Una proposición de ley de Vox pide prohibir toda verificación a cualquiera que no sea el juez. De esta forma, las mentiras pueden circular con impunidad y con prohibición de desmentido.

Parece un titular de El Mundo Today, pero es la triste realidad. Una Proposición de Ley Orgánica de Vox sobre «regulación parcial de la verificación de noticias falsas en redes sociales, blogs, sitios web en general y medios de comunicación impresos, digitales y audiovisuales», pide crear una legislación que, en lugar de perseguir bulos, persiga a quienes los desmientan.

No les basta con mentir con impunidad, quieren que la ley prohíba que los periodistas destapen su bulos. Que los verificadores de noticias no es que lo hagan bien o mal, es que son los enemigos políticos de Vox.

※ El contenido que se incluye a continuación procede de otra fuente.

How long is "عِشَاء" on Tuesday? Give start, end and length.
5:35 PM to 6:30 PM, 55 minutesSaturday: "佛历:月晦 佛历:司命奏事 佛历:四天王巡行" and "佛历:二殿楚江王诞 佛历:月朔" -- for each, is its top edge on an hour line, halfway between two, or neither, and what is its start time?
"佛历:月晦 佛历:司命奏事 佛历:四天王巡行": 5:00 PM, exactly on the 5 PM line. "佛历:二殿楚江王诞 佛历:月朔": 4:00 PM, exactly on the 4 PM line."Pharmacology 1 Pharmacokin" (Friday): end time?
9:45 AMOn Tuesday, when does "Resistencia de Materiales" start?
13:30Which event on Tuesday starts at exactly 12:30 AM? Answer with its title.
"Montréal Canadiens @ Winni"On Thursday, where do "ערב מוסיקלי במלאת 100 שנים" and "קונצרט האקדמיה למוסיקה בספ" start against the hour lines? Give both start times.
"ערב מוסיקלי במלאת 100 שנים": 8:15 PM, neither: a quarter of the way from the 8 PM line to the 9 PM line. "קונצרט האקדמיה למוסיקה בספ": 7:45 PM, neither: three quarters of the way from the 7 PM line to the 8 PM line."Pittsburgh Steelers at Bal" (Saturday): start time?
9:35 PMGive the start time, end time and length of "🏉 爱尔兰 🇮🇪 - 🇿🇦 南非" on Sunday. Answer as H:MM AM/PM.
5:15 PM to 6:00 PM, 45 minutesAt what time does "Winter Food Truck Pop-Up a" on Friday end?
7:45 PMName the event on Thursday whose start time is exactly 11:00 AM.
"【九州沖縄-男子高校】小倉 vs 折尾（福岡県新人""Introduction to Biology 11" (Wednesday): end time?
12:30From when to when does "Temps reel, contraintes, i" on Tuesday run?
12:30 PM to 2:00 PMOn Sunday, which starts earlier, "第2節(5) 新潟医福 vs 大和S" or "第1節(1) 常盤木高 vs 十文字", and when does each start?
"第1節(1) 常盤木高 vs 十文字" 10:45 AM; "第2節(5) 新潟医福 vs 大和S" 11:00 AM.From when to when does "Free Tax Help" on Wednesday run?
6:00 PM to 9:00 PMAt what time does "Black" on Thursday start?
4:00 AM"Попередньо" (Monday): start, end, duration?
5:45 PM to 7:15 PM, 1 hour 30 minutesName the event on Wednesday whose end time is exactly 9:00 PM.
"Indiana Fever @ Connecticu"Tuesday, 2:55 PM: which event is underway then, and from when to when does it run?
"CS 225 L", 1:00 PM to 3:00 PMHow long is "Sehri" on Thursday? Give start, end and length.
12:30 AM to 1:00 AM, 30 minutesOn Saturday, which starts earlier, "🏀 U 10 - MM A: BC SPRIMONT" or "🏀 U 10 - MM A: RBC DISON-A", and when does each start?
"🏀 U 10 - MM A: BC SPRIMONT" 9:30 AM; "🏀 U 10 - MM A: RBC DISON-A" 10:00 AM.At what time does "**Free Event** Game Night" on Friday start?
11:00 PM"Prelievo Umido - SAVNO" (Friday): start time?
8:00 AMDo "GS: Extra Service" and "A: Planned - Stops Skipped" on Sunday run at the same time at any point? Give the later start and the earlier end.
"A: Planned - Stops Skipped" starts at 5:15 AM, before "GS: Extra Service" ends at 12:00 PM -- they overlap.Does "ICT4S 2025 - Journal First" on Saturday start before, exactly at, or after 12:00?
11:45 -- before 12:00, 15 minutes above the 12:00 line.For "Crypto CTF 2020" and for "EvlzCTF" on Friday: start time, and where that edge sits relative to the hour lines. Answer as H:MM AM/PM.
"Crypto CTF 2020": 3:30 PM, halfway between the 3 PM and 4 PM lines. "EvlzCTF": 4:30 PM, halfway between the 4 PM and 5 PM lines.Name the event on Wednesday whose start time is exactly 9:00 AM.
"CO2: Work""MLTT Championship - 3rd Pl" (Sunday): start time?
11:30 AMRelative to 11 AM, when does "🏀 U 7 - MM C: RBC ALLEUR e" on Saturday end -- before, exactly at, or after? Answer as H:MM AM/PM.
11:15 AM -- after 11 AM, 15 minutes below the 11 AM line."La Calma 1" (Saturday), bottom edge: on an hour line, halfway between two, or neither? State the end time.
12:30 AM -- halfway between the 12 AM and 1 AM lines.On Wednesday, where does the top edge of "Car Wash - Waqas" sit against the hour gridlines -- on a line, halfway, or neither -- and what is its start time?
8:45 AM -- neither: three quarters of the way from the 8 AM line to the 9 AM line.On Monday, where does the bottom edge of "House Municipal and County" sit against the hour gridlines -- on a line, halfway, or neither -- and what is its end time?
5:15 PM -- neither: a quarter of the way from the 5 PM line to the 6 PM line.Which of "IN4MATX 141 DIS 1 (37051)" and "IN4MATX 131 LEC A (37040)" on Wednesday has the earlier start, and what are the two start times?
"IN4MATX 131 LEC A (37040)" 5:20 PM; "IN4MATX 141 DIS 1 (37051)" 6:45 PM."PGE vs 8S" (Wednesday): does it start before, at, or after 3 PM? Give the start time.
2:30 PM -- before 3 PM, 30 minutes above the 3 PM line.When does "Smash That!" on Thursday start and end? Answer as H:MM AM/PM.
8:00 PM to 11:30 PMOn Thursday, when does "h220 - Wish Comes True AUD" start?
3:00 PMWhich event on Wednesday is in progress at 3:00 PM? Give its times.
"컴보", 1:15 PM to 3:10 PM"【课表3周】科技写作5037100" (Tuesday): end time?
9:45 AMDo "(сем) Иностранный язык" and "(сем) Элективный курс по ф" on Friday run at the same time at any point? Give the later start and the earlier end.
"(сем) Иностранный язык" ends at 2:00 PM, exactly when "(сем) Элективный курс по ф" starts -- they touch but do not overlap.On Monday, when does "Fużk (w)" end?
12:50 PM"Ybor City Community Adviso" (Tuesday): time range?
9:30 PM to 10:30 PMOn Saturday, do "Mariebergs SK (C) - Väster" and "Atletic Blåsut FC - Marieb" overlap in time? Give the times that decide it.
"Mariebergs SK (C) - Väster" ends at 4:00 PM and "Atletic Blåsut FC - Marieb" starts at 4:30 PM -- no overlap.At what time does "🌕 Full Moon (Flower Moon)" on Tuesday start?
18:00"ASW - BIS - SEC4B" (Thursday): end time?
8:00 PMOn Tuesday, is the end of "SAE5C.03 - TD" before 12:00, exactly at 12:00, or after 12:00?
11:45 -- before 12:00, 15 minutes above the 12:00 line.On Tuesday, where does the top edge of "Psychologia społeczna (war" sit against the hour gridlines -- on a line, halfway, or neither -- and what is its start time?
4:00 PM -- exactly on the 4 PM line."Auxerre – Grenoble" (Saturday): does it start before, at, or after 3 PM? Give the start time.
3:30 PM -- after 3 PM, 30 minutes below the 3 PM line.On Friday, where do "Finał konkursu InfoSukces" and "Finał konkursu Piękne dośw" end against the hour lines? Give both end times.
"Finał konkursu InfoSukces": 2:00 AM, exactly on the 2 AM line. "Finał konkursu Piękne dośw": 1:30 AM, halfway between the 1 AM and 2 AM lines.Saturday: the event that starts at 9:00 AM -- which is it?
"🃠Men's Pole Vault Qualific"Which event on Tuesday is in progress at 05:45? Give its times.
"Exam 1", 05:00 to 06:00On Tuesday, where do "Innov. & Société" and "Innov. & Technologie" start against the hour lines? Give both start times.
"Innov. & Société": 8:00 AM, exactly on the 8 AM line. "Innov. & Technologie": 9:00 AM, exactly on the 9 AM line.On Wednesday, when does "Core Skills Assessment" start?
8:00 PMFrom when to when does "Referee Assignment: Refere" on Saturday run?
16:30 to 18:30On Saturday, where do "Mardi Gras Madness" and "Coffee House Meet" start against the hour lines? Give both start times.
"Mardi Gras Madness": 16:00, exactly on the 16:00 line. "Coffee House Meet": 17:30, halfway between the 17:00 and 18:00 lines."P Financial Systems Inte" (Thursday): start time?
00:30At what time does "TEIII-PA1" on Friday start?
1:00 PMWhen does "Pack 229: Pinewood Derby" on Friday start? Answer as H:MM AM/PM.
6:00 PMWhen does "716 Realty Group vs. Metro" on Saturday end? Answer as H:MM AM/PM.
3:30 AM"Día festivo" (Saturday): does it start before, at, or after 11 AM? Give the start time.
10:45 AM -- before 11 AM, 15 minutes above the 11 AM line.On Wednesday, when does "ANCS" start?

Varios periodistas han creado recientemente colectivos y portales (Newtral, Maldita) destinados a verificar noticias y bulos, tanto los que aparecen en medios de comunicación como los que circulan en redes sociales o por WhatsApp. Vox señala que «tal verificación se ha confiado por las redes sociales a personas y entidades, privadas y/o públicas, con sedicente pretensión de neutralidad ideológica, pero en verdad, directa o indirectamente, dependientes de gobiernos y/o autoridades, y/o solapada y materialmente partidistas y/o partidarias (partisan en lengua inglesa), es decir, que profesan una ideología política determinada y apoyan a ciertos partidos políticos y gobiernos y son hostiles con otros», señala la Proposición que fue presentada por Iván Espinosa de los Monteros y de Simón el pasado 18 de julio.

Según el partido de extrema derecha, los que «ejecutan la verificación de noticias falsas propia de dichas redes, blogs y sitios web en general», ocultan «la condición dependiente y/o partidista y/o partidaria de las personas y entidades, privadas o públicas».

 «La ‘opinión pública libre’ está, por tanto, indisolublemente unida a la libertad (…). Las redes sociales, blogs y sitios web en general son, con su alcance cuasi universal, además de medio de comunicación entre sus usuarios, medio de formación de la opinión, de suerte que deben reunir las condiciones necesarias para que dicha opinión se forme libremente, es decir, para que sea ‘opinión pública libre», señala el escrito.

«Con la finalidad —rectius, pretexto— de asegurar que la información que se comunica y/o recibe sea veraz, los dos tipos mencionados de verificación de noticias falsas i) limitan la comunicación y/o recepción de información por razones partidistas y/o partidarias y/o de acción y/o propaganda gubernamental, y/o, ii) someten a control lo que no es información, sino opinión de quien la comunica y la difunde», señala, queriendo impedir que se desvelen las mentiras.

Según Vox, las empresas y periodistas que destapan los bulos lo que hacen es perseguir las opiniones de Vox, de ahí que su propuesta de ley establece la prohibición de «toda verificación de opiniones en redes sociales, blogs, sitios web en general, prensa impresa y digital y medios de comunicación audiovisual, sea llevada a cabo directa o indirectamente por sus titulares, sea gubernativa».

Asimismo, también quiere prohibir la verificación de informaciones: «solo la autoridad judicial competente podrá adoptar decisiones sobre la verificación de noticias falsas, cualquiera que sea su modalidad, en redes sociales, blogs, sitios web en general, prensa impresa y digital y medios de comunicación audiovisual, en tanto garante de la opinión pública libre y de los derechos a la libertad de información y a la libertad de opinión».